Read of the Week

Not Without a Fight

Helen Zille

Penguin

Review: Karen Watkins

Western Cape Premier Helen Zille found herself in hot water recently but it was not for the first time, as you will find in her autobiography.

Reading this articulate and beautifully written story you, like me, might question whether her tweet on a recent trip to Singapore was deliberate or truly a mistake.

Not Without a Fight is more than a trip down the political memory lane of Cape Town and the Democratic Alliance.

It also provides a glimpse into the life and times of this principled, hard-working woman as she lays everything on the line, revealing the good and the bad, but not making herself out to be a hero.

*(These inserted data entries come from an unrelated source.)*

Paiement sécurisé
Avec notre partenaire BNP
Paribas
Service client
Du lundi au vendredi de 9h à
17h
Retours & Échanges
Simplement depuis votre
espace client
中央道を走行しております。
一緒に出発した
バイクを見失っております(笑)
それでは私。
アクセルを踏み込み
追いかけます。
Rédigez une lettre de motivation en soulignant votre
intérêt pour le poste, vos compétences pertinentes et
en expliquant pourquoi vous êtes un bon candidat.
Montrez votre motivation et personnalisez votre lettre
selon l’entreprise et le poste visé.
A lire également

She takes us on a journey through her life so far, starting from her tumultuous young adult years when she started starving herself and where she always earned her keep, was careless of trends and drove around in her old blue Toyota, wearing an old jersey and a pair of running shoes.

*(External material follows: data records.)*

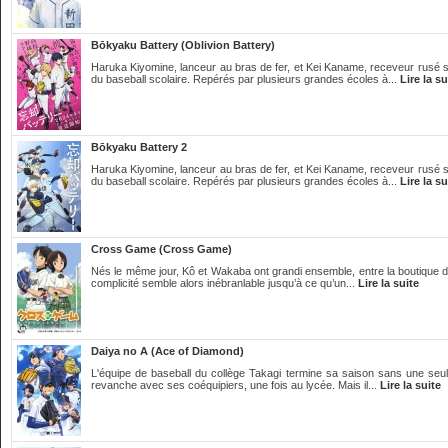
Bōkyaku Battery (Oblivion Battery)
Haruka Kiyomine, lanceur au bras de fer, et Kei Kaname, receveur rusé 
du baseball scolaire. Repérés par plusieurs grandes écoles à...
Lire la su
Bōkyaku Battery 2
Haruka Kiyomine, lanceur au bras de fer, et Kei Kaname, receveur rusé 
du baseball scolaire. Repérés par plusieurs grandes écoles à...
Lire la su
Cross Game (Cross Game)
Nés le même jour, Kô et Wakaba ont grandi ensemble, entre la boutique de
complicité semble alors inébranlable jusqu’à ce qu’un...
Lire la suite
Daiya no A (Ace of Diamond)
L'équipe de baseball du collège Takagi termine sa saison sans une seul
revanche avec ses coéquipiers, une fois au lycée. Mais il...
Lire la suite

Men found her desirable and she had a queue of suitors but was sensible enough to know that good-looking guys were trouble.

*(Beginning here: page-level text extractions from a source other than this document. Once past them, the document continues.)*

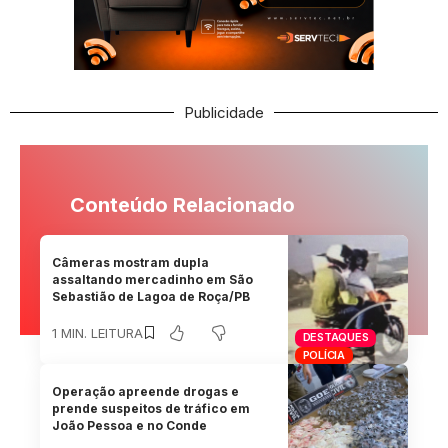
Publicidade
Conteúdo Relacionado
Câmeras mostram dupla
assaltando mercadinho em São
Sebastião de Lagoa de Roça/PB
1 MIN. LEITURA
DESTAQUES
POLÍCIA
Operação apreende drogas e
prende suspeitos de tráfico em
João Pessoa e no Conde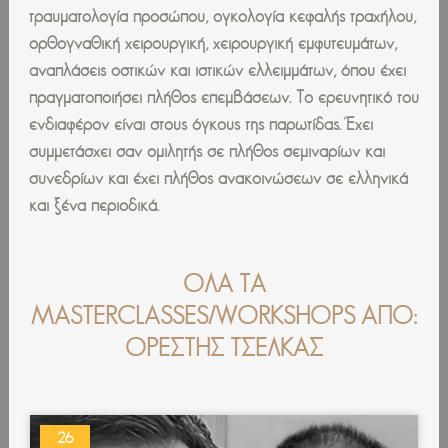
τραυματολογία προσώπου, ογκολογία κεφαλής τραχήλου,
ορθογναθική χειρουργική, χειρουργική εμφυτευμάτων,
αναπλάσεις οστικών και ιστικών ελλειμμάτων, όπου έχει
πραγματοποιήσει πλήθος επεμβάσεων. Το ερευνητικό του
ενδιαφέρον είναι στους όγκους της παρωτίδας. Έχει
συμμετάσχει σαν ομιλητής σε πλήθος σεμιναρίων και
συνεδρίων και έχει πλήθος ανακοινώσεων σε ελληνικά
και ξένα περιοδικά.
ΌΛΑ ΤΑ
MASTERCLASSES/WORKSHOPS ΑΠΌ:
ΟΡΕΣΤΗΣ ΤΣΕΛΚΑΣ
26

It was on the eve of her marriage to a glamorous New Yorker that she met husband Paul Maree.

She followed her intuition about him and he has stood by her side through thick and thin.

Children and post natal depression followed, combined with a career as a journalist and the anti-apartheid movement.

In 1989 she formed a public policy consultancy and in 1993 she was offered the position of Director of Development and Public Affairs at UCT.

At this time she also chaired the governing body of Grove Primary School, and in 1996 led a successful challenge against government policy limiting governing bodies’ powers to appoint staff.

The Democratic Party then invited her to write a draft policy for education in the Western Cape. This led to her becoming a Member of the Western Cape Provincial Legislature in 1999, and she was appointed MEC for Education.

In 2004 she became a Member of Parliament with the Democratic Alliance.

As someone who is apolitical, I wanted to skim read the political stuff but found myself drawn in as Zille reveals dirty politicking.

She devotes a large chunk of the book to academic Mamphela Ramphele and what led to the fall-out when she tried to bring her into the DA as the party’s first black leader and to merge with Ramphele’s Agang party.

Zille also reveals the dirty details and backstabbing that preceded Lindiwe Mazibuko’s exit as DA parliamentary leader.

In Zille’s own words about herself, she “climbed the greasy pole” on her way to the top while keeping her head above everything, not going with the partisan flow and fearlessly standing her ground in the political arena. It’s not surprising that this workaholic woman was named World Mayor of the Year in 2008 from a field of 820 candidates.

Not Without a Fight is a book to dip into now and then. It is, at times, hilarious, at other times poignant and in parts reads like a thriller. But where was the editor?

At 509 pages, this hardback tome is too wordy and could have benefitted from a major nip and tuck.